On January 26, 1927, that dream became a reality, and the American College of Osteopathic Surgeons was incorporated as a not-for-profit, tax exempt organization, formed by visionary leaders who selflessly nurtured and directed the College and the profession. Their tireless devotion and countless contributions have been invaluable in raising training standards for osteopathic surgeons and thereby the quality of patient care and in giving osteopathic physicians a respected voice in the greater medical community and our nation’s capital.
According to charter member Albert C. Johnson, D.O., the College's founders "were desirous of retaining the osteopathic concept in its relationship to the practice of surgery, for each of them was sufficiently experienced in surgical practice to recognize the value of Dr. Still's teachings in the care of surgical patients. Up to the present time that osteopathic influence still prevails wherever the members of the American College of Osteopathic Surgeons gather."
From its earliest years, the College set standards for teaching and nonteaching hospitals in cooperation with the AOA's Bureau of Hospitals.
In addition to hospital inspections, the ACOS made recommendations to the AOA regarding the qualifications surgeons had to have to operate in approved hospitals. Until the ACOS developed these standards, the only qualifications required to do surgery were those established by individual hospitals.
The College also set standards for formal hospital training programs. This was especially important because at the time the ACOS was founded, the surgical residency, as it is known today, was unavailable in osteopathic institutions. Most surgeons received their surgical training through preceptorships, serving as apprentices or assistants to surgeons until they were deemed qualified to perform procedures on their own. Such training was often supplemented by having surgeons visit outstanding teaching centers in the United States and Europe.
As another of their early tasks, ACOS founders decided to allow interns who had fulfilled certain requirements the opportunity to work at other hospitals for a period of one month; all of their expenses were paid. This was the first time trainees were able to participate in a so-called "out-service" program. Participating hospitals included Southwest Osteopathic Sanitorium in Wichita, Kansas; Monte Sano Hospital in Los Angeles, California; Lakeside Hospital in Kansas City, Missouri; and Massachusetts Osteopathic Hospital in Boston, Massachusetts.

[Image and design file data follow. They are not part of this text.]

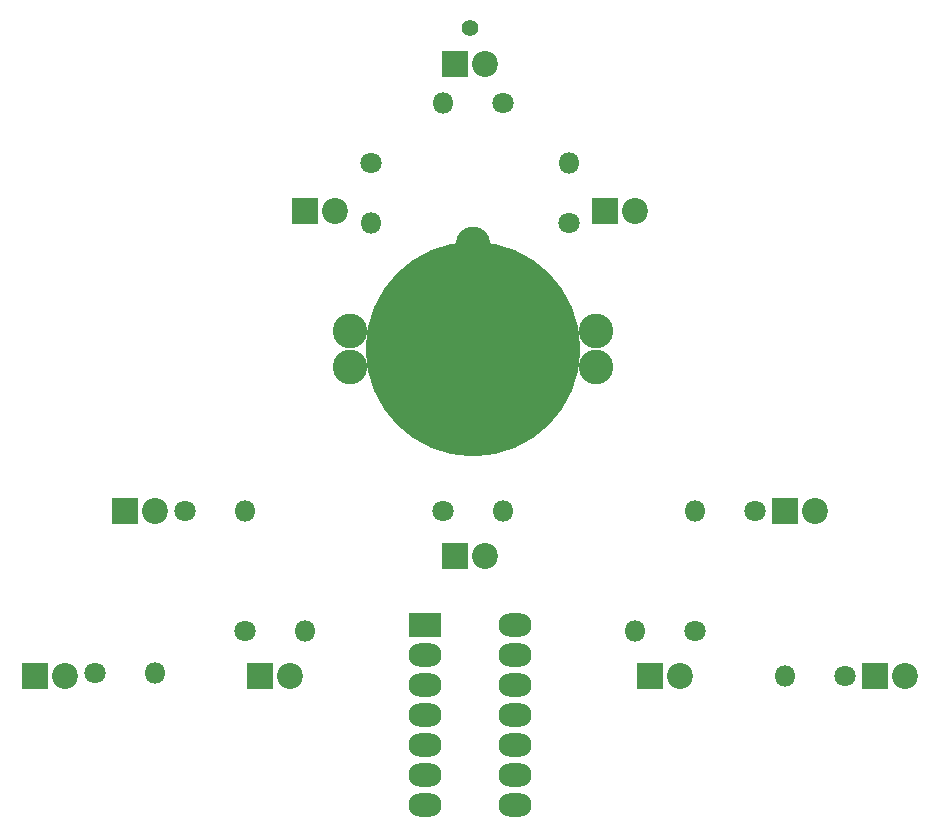
<source format=gbr>
G04 #@! TF.GenerationSoftware,KiCad,Pcbnew,(5.0.0)*
G04 #@! TF.CreationDate,2018-12-05T15:31:39-05:00*
G04 #@! TF.ProjectId,Christmas Ornament,4368726973746D6173204F726E616D65,rev?*
G04 #@! TF.SameCoordinates,Original*
G04 #@! TF.FileFunction,Soldermask,Bot*
G04 #@! TF.FilePolarity,Negative*
%FSLAX46Y46*%
G04 Gerber Fmt 4.6, Leading zero omitted, Abs format (unit mm)*
G04 Created by KiCad (PCBNEW (5.0.0)) date 12/05/18 15:31:39*
%MOMM*%
%LPD*%
G01*
G04 APERTURE LIST*
%ADD10C,1.416000*%
%ADD11C,2.940000*%
%ADD12C,18.180000*%
%ADD13O,2.800000X2.000000*%
%ADD14R,2.800000X2.000000*%
%ADD15C,2.200000*%
%ADD16R,2.200000X2.200000*%
%ADD17O,1.800000X1.800000*%
%ADD18C,1.800000*%
G04 APERTURE END LIST*
D10*
G04 #@! TO.C,MK101*
X222250000Y-83566000D03*
G04 #@! TD*
D11*
G04 #@! TO.C,BT101*
X232918000Y-109220000D03*
X232918000Y-112268000D03*
X212090000Y-109220000D03*
X212090000Y-112268000D03*
D12*
X222504000Y-110744000D03*
D11*
X222504000Y-101854000D03*
G04 #@! TD*
D13*
G04 #@! TO.C,U101*
X226060000Y-134112000D03*
X218440000Y-149352000D03*
X226060000Y-136652000D03*
X218440000Y-146812000D03*
X226060000Y-139192000D03*
X218440000Y-144272000D03*
X226060000Y-141732000D03*
X218440000Y-141732000D03*
X226060000Y-144272000D03*
X218440000Y-139192000D03*
X226060000Y-146812000D03*
X218440000Y-136652000D03*
X226060000Y-149352000D03*
D14*
X218440000Y-134112000D03*
G04 #@! TD*
D15*
G04 #@! TO.C,D101*
X210820000Y-99060000D03*
D16*
X208280000Y-99060000D03*
G04 #@! TD*
G04 #@! TO.C,D103*
X193040000Y-124460000D03*
D15*
X195580000Y-124460000D03*
G04 #@! TD*
G04 #@! TO.C,D104*
X223520000Y-128270000D03*
D16*
X220980000Y-128270000D03*
G04 #@! TD*
G04 #@! TO.C,D105*
X248920000Y-124460000D03*
D15*
X251460000Y-124460000D03*
G04 #@! TD*
G04 #@! TO.C,D106*
X223520000Y-86614000D03*
D16*
X220980000Y-86614000D03*
G04 #@! TD*
G04 #@! TO.C,D107*
X185420000Y-138430000D03*
D15*
X187960000Y-138430000D03*
G04 #@! TD*
G04 #@! TO.C,D108*
X207010000Y-138430000D03*
D16*
X204470000Y-138430000D03*
G04 #@! TD*
G04 #@! TO.C,D109*
X237490000Y-138430000D03*
D15*
X240030000Y-138430000D03*
G04 #@! TD*
G04 #@! TO.C,D110*
X259080000Y-138430000D03*
D16*
X256540000Y-138430000D03*
G04 #@! TD*
D15*
G04 #@! TO.C,D102*
X236220000Y-99060000D03*
D16*
X233680000Y-99060000D03*
G04 #@! TD*
D17*
G04 #@! TO.C,R101*
X213868000Y-100076000D03*
D18*
X213868000Y-94996000D03*
G04 #@! TD*
G04 #@! TO.C,R102*
X230632000Y-100076000D03*
D17*
X230632000Y-94996000D03*
G04 #@! TD*
G04 #@! TO.C,R103*
X203200000Y-124460000D03*
D18*
X198120000Y-124460000D03*
G04 #@! TD*
G04 #@! TO.C,R104*
X219964000Y-124460000D03*
D17*
X225044000Y-124460000D03*
G04 #@! TD*
G04 #@! TO.C,R105*
X241300000Y-124460000D03*
D18*
X246380000Y-124460000D03*
G04 #@! TD*
G04 #@! TO.C,R106*
X225044000Y-89916000D03*
D17*
X219964000Y-89916000D03*
G04 #@! TD*
G04 #@! TO.C,R107*
X195580000Y-138176000D03*
D18*
X190500000Y-138176000D03*
G04 #@! TD*
G04 #@! TO.C,R108*
X203200000Y-134620000D03*
D17*
X208280000Y-134620000D03*
G04 #@! TD*
G04 #@! TO.C,R109*
X236220000Y-134620000D03*
D18*
X241300000Y-134620000D03*
G04 #@! TD*
G04 #@! TO.C,R110*
X254000000Y-138430000D03*
D17*
X248920000Y-138430000D03*
G04 #@! TD*
M02*

</source>
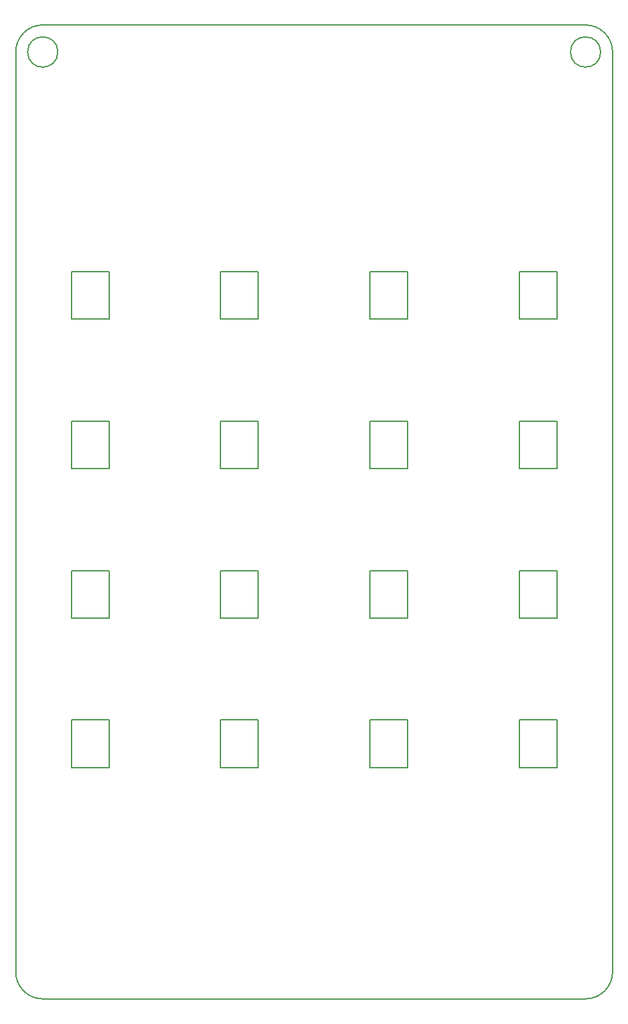
<source format=gm1>
G04 #@! TF.GenerationSoftware,KiCad,Pcbnew,(5.0.0-rc2-dev-321-g78161b592)*
G04 #@! TF.CreationDate,2018-06-26T01:07:03-06:00*
G04 #@! TF.ProjectId,KeyGridBadge,4B65794772696442616467652E6B6963,rev?*
G04 #@! TF.SameCoordinates,Original*
G04 #@! TF.FileFunction,Profile,NP*
%FSLAX46Y46*%
G04 Gerber Fmt 4.6, Leading zero omitted, Abs format (unit mm)*
G04 Created by KiCad (PCBNEW (5.0.0-rc2-dev-321-g78161b592)) date 06/26/18 01:07:03*
%MOMM*%
%LPD*%
G01*
G04 APERTURE LIST*
%ADD10C,0.150000*%
%ADD11C,0.200000*%
G04 APERTURE END LIST*
D10*
X69120000Y-41820000D02*
G75*
G03X69120000Y-41820000I-2000000J0D01*
G01*
D11*
X142640000Y-163660000D02*
G75*
G02X139060000Y-167240000I-3580000J0D01*
G01*
X67120000Y-167240000D02*
G75*
G02X63540000Y-163660000I0J3580000D01*
G01*
X63540000Y-41820000D02*
G75*
G02X67120000Y-38240000I3580000J0D01*
G01*
D10*
X141060000Y-41820000D02*
G75*
G03X141060000Y-41820000I-2000000J0D01*
G01*
D11*
X139060000Y-38240000D02*
G75*
G02X142640000Y-41820000I0J-3580000D01*
G01*
X67120000Y-38240000D02*
X139060000Y-38240000D01*
X142640000Y-41820000D02*
X142640000Y-163660000D01*
X63540000Y-163660000D02*
X63540000Y-41820000D01*
X139060000Y-167240000D02*
X67120000Y-167240000D01*
D10*
X70900000Y-136600000D02*
X70900000Y-130300000D01*
X75900000Y-136600000D02*
X70900000Y-136600000D01*
X75900000Y-130300000D02*
X75900000Y-136600000D01*
X70900000Y-130300000D02*
X75900000Y-130300000D01*
X90700000Y-136600000D02*
X90700000Y-130300000D01*
X95700000Y-136600000D02*
X90700000Y-136600000D01*
X95700000Y-130300000D02*
X95700000Y-136600000D01*
X90700000Y-130300000D02*
X95700000Y-130300000D01*
X110500000Y-136600000D02*
X110500000Y-130300000D01*
X115500000Y-136600000D02*
X110500000Y-136600000D01*
X115500000Y-130300000D02*
X115500000Y-136600000D01*
X110500000Y-130300000D02*
X115500000Y-130300000D01*
X130300000Y-136600000D02*
X130300000Y-130300000D01*
X135300000Y-136600000D02*
X130300000Y-136600000D01*
X135300000Y-130300000D02*
X135300000Y-136600000D01*
X130300000Y-130300000D02*
X135300000Y-130300000D01*
X130300000Y-116800000D02*
X130300000Y-110500000D01*
X135300000Y-116800000D02*
X130300000Y-116800000D01*
X135300000Y-110500000D02*
X135300000Y-116800000D01*
X130300000Y-110500000D02*
X135300000Y-110500000D01*
X110500000Y-116800000D02*
X110500000Y-110500000D01*
X115500000Y-116800000D02*
X110500000Y-116800000D01*
X115500000Y-110500000D02*
X115500000Y-116800000D01*
X110500000Y-110500000D02*
X115500000Y-110500000D01*
X90700000Y-116800000D02*
X90700000Y-110500000D01*
X95700000Y-116800000D02*
X90700000Y-116800000D01*
X95700000Y-110500000D02*
X95700000Y-116800000D01*
X90700000Y-110500000D02*
X95700000Y-110500000D01*
X70900000Y-116800000D02*
X70900000Y-110500000D01*
X75900000Y-116800000D02*
X70900000Y-116800000D01*
X75900000Y-110500000D02*
X75900000Y-116800000D01*
X70900000Y-110500000D02*
X75900000Y-110500000D01*
X70900000Y-97000000D02*
X70900000Y-90700000D01*
X75900000Y-97000000D02*
X70900000Y-97000000D01*
X75900000Y-90700000D02*
X75900000Y-97000000D01*
X70900000Y-90700000D02*
X75900000Y-90700000D01*
X90700000Y-97000000D02*
X90700000Y-90700000D01*
X95700000Y-97000000D02*
X90700000Y-97000000D01*
X95700000Y-90700000D02*
X95700000Y-97000000D01*
X90700000Y-90700000D02*
X95700000Y-90700000D01*
X110500000Y-97000000D02*
X110500000Y-90700000D01*
X115500000Y-97000000D02*
X110500000Y-97000000D01*
X115500000Y-90700000D02*
X115500000Y-97000000D01*
X110500000Y-90700000D02*
X115500000Y-90700000D01*
X130300000Y-97000000D02*
X130300000Y-90700000D01*
X135300000Y-97000000D02*
X130300000Y-97000000D01*
X135300000Y-90700000D02*
X135300000Y-97000000D01*
X130300000Y-90700000D02*
X135300000Y-90700000D01*
X130300000Y-77200000D02*
X130300000Y-70900000D01*
X135300000Y-77200000D02*
X130300000Y-77200000D01*
X135300000Y-70900000D02*
X135300000Y-77200000D01*
X130300000Y-70900000D02*
X135300000Y-70900000D01*
X110500000Y-77200000D02*
X110500000Y-70900000D01*
X115500000Y-77200000D02*
X110500000Y-77200000D01*
X115500000Y-70900000D02*
X115500000Y-77200000D01*
X110500000Y-70900000D02*
X115500000Y-70900000D01*
X90700000Y-77200000D02*
X90700000Y-70900000D01*
X95700000Y-77200000D02*
X90700000Y-77200000D01*
X95700000Y-70900000D02*
X95700000Y-77200000D01*
X90700000Y-70900000D02*
X95700000Y-70900000D01*
X70900000Y-77200000D02*
X70900000Y-70900000D01*
X75900000Y-77200000D02*
X70900000Y-77200000D01*
X75900000Y-70900000D02*
X75900000Y-77200000D01*
X70900000Y-70900000D02*
X75900000Y-70900000D01*
M02*

</source>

Throughout the 1940s, the American College of Osteopathic Surgeons (ACOS) continued to raise educational standards and improve hospital training programs. It also established criteria for recognition of emerging surgical specialties and helped create the American Osteopathic Board of Surgery (AOBS) to certify the qualifications of osteopathic physicians.
The following decades were filled with numerous firsts and achievements, such as the development of stringent educational standards for surgical training programs and mandatory continuing education requirements; the establishment of the Annual Clinical Assembly (ACA); and the reorganization of the Board of Governors to better represent the membership and meet its professional needs. Eventually, ACOS disciplines were organized according to the following categories: general surgery, neurological surgery, plastic and reconstructive surgery, urological, and cardiothoracic and vascular surgery.
Time and again, the College has prevailed through its determination, persistence, and belief in its mission.
We thank our founders and all of the members who have volunteered their time to improve the profession.